### [Work task]
All that is wanted is the line with "reservados. Diseñado y" and each line after it to the end of the data below, set down exactly and without pictures.

————————

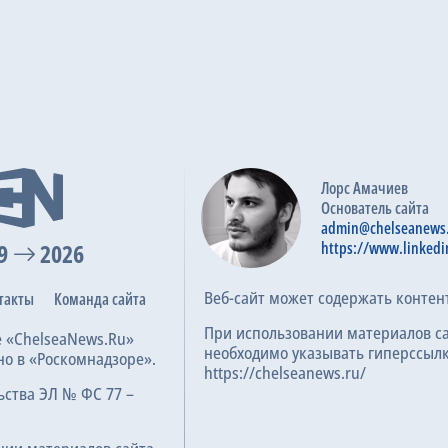
Лорс Амачиев
Основатель сайта
admin@chelseanews
9
2026
https://www.linkedi
Веб-сайт может содержать контен
такты
Команда сайта
При использовании материалов с
е «ChelseaNews.Ru»
необходимо указывать гиперссылк
но в «Роскомнадзоре».
https://chelseanews.ru/
ьства ЭЛ № ФС 77 –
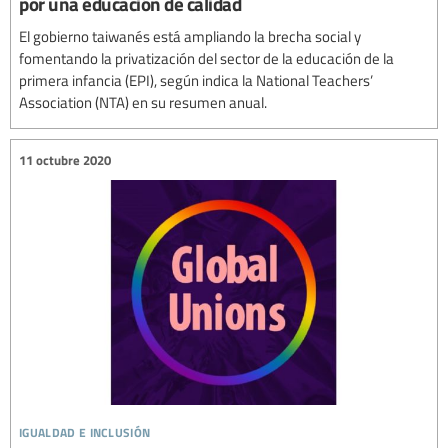
por una educación de calidad
El gobierno taiwanés está ampliando la brecha social y
fomentando la privatización del sector de la educación de la
primera infancia (EPI), según indica la National Teachers’
Association (NTA) en su resumen anual.
11 octubre 2020
igualdad e inclusión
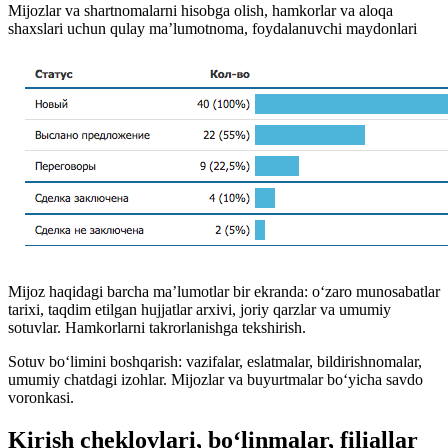
Mijozlar va shartnomalarni hisobga olish, hamkorlar va aloqa
shaxslari uchun qulay ma’lumotnoma, foydalanuvchi maydonlari
Mijoz haqidagi barcha ma’lumotlar bir ekranda: o‘zaro munosabatlar
tarixi, taqdim etilgan hujjatlar arxivi, joriy qarzlar va umumiy
sotuvlar. Hamkorlarni takrorlanishga tekshirish.
Sotuv bo‘limini boshqarish: vazifalar, eslatmalar, bildirishnomalar,
umumiy chatdagi izohlar. Mijozlar va buyurtmalar bo‘yicha savdo
voronkasi.
Kirish cheklovlari, bo‘linmalar, filiallar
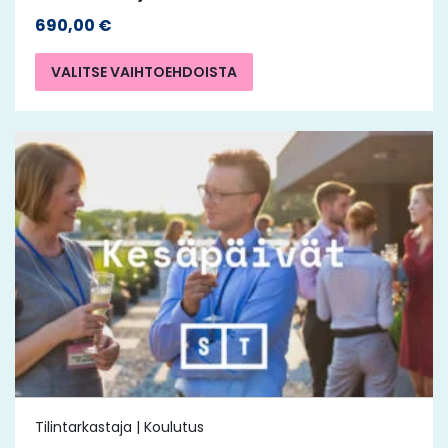
690,00
€
VALITSE VAIHTOEHDOISTA
Tilintarkastaja | Koulutus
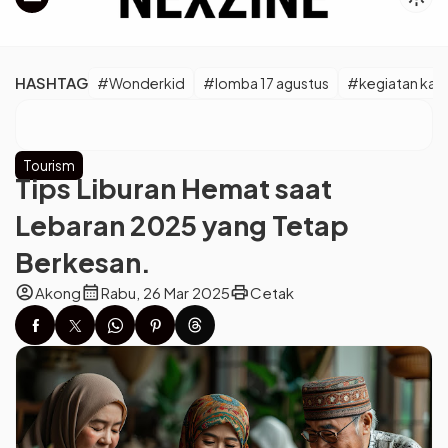
HASHTAG
#Wonderkid
#lomba 17 agustus
#kegiatan kara
Tourism
Tips Liburan Hemat saat
Lebaran 2025 yang Tetap
Berkesan.
account_circle
calendar_month
print
Akong
Rabu, 26 Mar 2025
Cetak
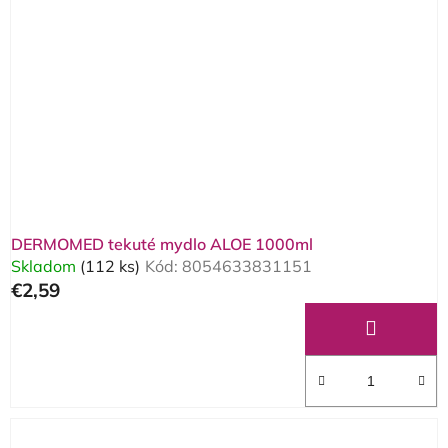
DERMOMED tekuté mydlo ALOE 1000ml
Skladom
(112 ks)
Kód:
8054633831151
€2,59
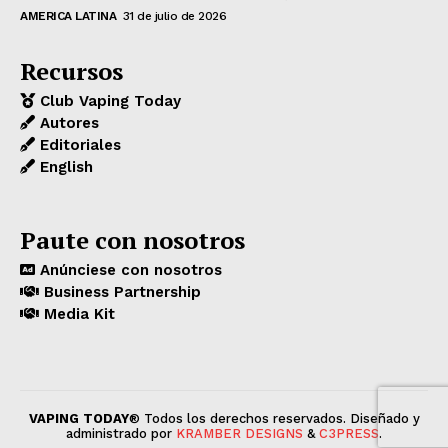
AMERICA LATINA
31 de julio de 2026
Recursos
Club Vaping Today
Autores
Editoriales
English
Paute con nosotros
Anúnciese con nosotros
Business Partnership
Media Kit
VAPING TODAY
® Todos los derechos reservados. Diseñado y
administrado por
KRAMBER DESIGNS
&
C3PRESS
.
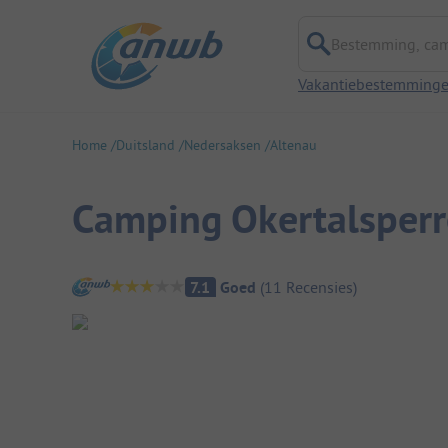
Bestemming, campi
Vakantiebestemming
Home
Duitsland
Nedersaksen
Altenau
Camping Okertalsperr
Camping overzicht
7.1
Goed
(
11
Recensies
)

————————

### [Written response]
® Todos los derechos reservados. Diseñado y
administrado por
KRAMBER DESIGNS
&
C3PRESS
.
Bestemming, campi
Vakantiebestemming
Home
Duitsland
Nedersaksen
Altenau
Camping Okertalsperr
Camping overzicht
7.1
Goed
(
11
Recensies
)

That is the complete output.